I dined here on Friday night. My dinner plans fell through and I have been wanting to try this, so I went and sat at the bar. (On Fridays, the kitchen closes at 11:00pm, the restaurant at 11:45pm.)
Upon arriving the first thing I am struck by is the bar vs. table space comparison. There are 16 communal bar seats and 16 2-person tables that can be pushed together for larger groups. For those of you playing at home, this means at least 1/3 of the seats are walk-in for the bar. Almost everyone sitting at the bar is eating, not just ordering drinks. I am also struck by the fact that the servers are in true street clothes – jeans and t-shirts. And no specific t-shirts, some rock band insignias on them, some other writing, etc. This is a *causal* restaurant. (Though the clintele is uniformly dressed "smartly".) Finally, I am struck by the homogeny of the clientele. I am used to this in The Marina. But it may be more apparent here than anywhere else I’ve been. Literally, the youngest person I believe I saw was a girl who was 19ish on a date with a guy in his mid or late twenties, and the oldest person I saw could not have been older than 42 or 43. I suspect the 6:30pm Sunday crowd is different from the 9:30pm Friday crowd, but I’m just saying, so people get a sense of what this place is like. It is noisy, but not untolerable.
I did not notice the by-the-bottle selection on the wine list at first, so I ordered a carafe of a very nice Albarino to start and for food ordered the pears wrapped in bacon. The pears were PHENOMINAL! Such a simple dish – pears, bacon, Point Reyes blue cheese, watercress. But, the proportions and preparations just hit PERFECTLY. This is classic and will stick in my mind for a while. I cannt gush enough about this.
I then ordered the pork confit charcuterie. The bartender told me it was very good. When it arrived I was a little disturbed. I’m not one to shy away from pig fat. I love bacon and sausage. But this was about 85% pig fat, and cold. Don’t get me wrong, it tasted great. But I just could not bring myself to eat more than half of it. (And I went for the more protein-y parts.) The bartender asked how I was liking it and I was honest. I told him I liked it, but that every bite I just sensed my arteries clogging.

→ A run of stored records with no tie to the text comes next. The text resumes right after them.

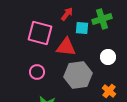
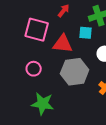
cyan square: (82, 28) -> (86, 33), moved

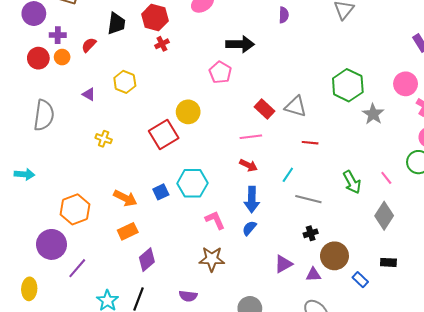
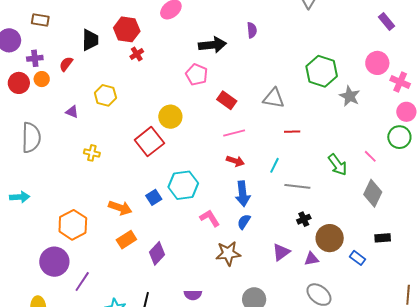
purple semicircle: (284, 15) -> (252, 30), moved
red rectangle: (265, 109) -> (227, 100), moved
brown star: (212, 259) -> (228, 253), moved
purple diamond: (147, 260) -> (157, 253), moved

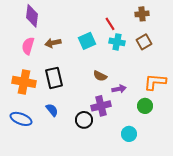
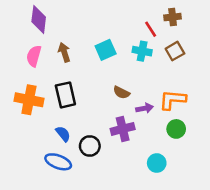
red line: (110, 24) -> (151, 29), moved
brown arrow: (53, 43) -> (64, 52), turned 84
orange L-shape: (155, 82) -> (173, 100), moved
blue ellipse: (21, 119) -> (58, 162), moved
black circle: (84, 120) -> (90, 146), moved

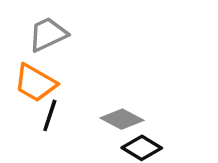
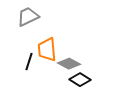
orange trapezoid: (35, 83) -> (47, 50), moved, turned 55

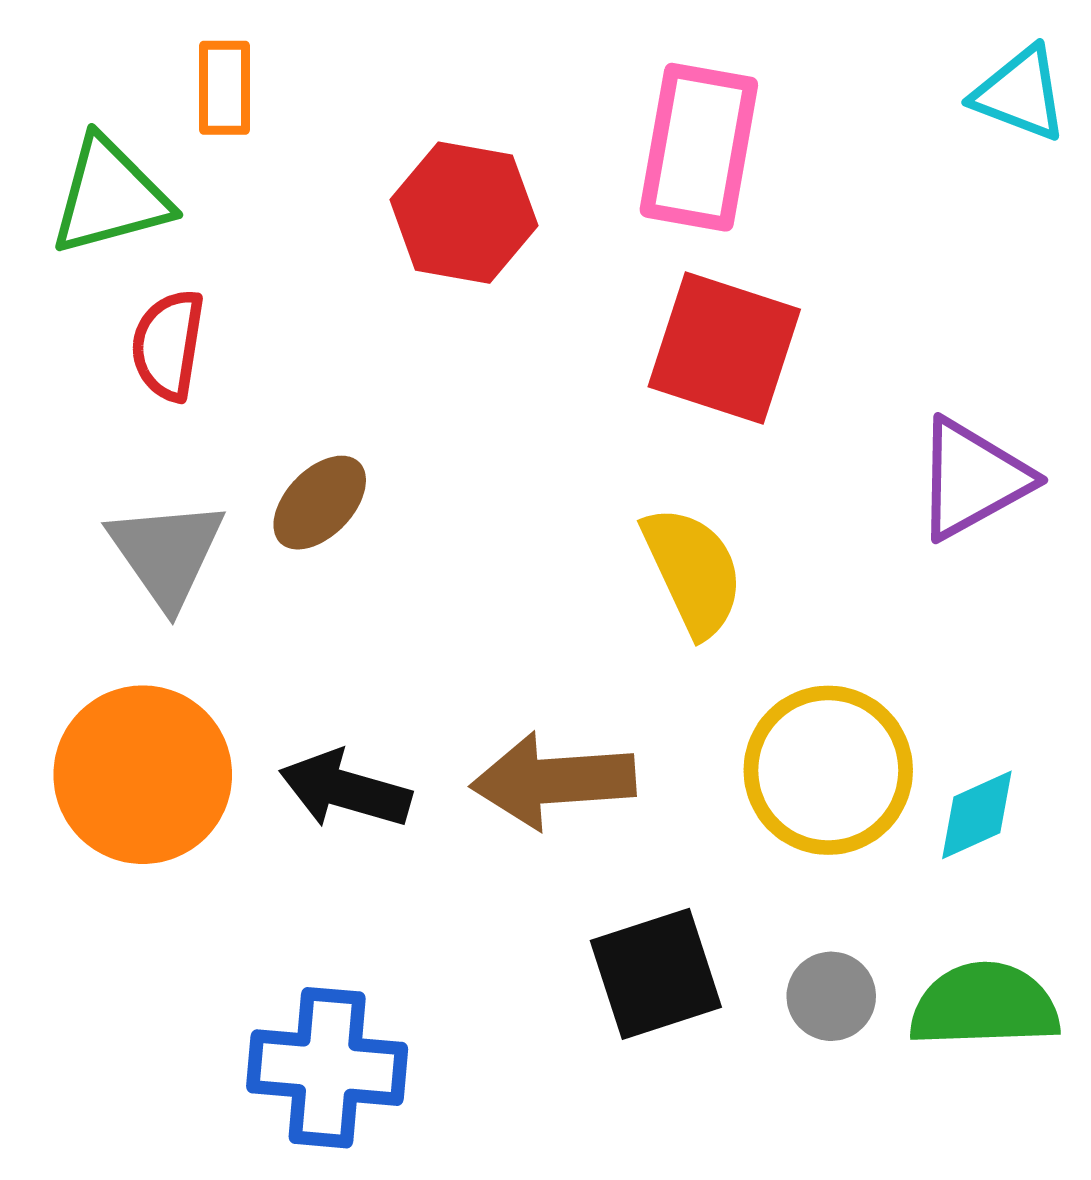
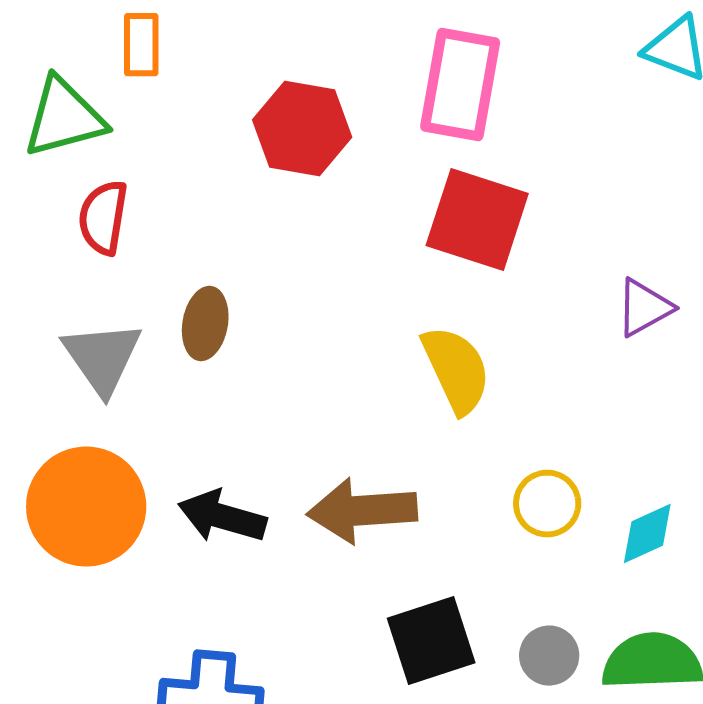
purple triangle: (972, 479) -> (644, 308), size x0.7
brown ellipse: (320, 503) -> (205, 324), turned -34
yellow circle: (828, 770) -> (547, 504), size x0.6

I then told the bartender that I wanted a carafe of red wine (wound up with the excellent 2005 Palacios “Les Terraces” Priorat) and another small plate or two. He told me to get the roasted wild mushrooms and the lamb meatballs – that sounded like a good idea.
The wild mushrooms were great. This wasn’t crimini being claimed as wild mushrooms. Cinnamon caps, trumpets, etc. The sunny-side up egg wasn’t necessary, I thought, but I understood the pairing. The lamb meatballs with mint yoghurt were simply out of this world. A home-run and then some. Another one of the best dishes I’ve had in SF.
Overall, I would say Laiola gives A16 a serious run for its money on the “best in the Marina” title – not something I say lightly. This is not a romantic restaurant, but it is fun, young – but strangely more monolithic in its 24-37 age range – and it has some good food and some world-class food.
The by-the-bottle wine list is far more well priced than the by-the-carafe. (Carafes are just under 1/3 of a bottle). Bartenders have no problem drinking with the clientele and giving the clientele tastes so that they can make decisions. I really like this and wish more restaurants were this relaxed. Corkage is listed at $20/bottle on the wine list, but somehow I have a strong feeling that is negotiable if you bring something your server or the bar tender likes. The spicy Margherita is very good.
When I got the bill, the pork confit was listed, then listed as comped because “costumer did not like” – even though I ate half of it and told the bar tender I liked it, I just didn’t want to die of a heart attack in my twenties. I thought the fact that they comped it was extra classy.
I will be back sooner rather than later.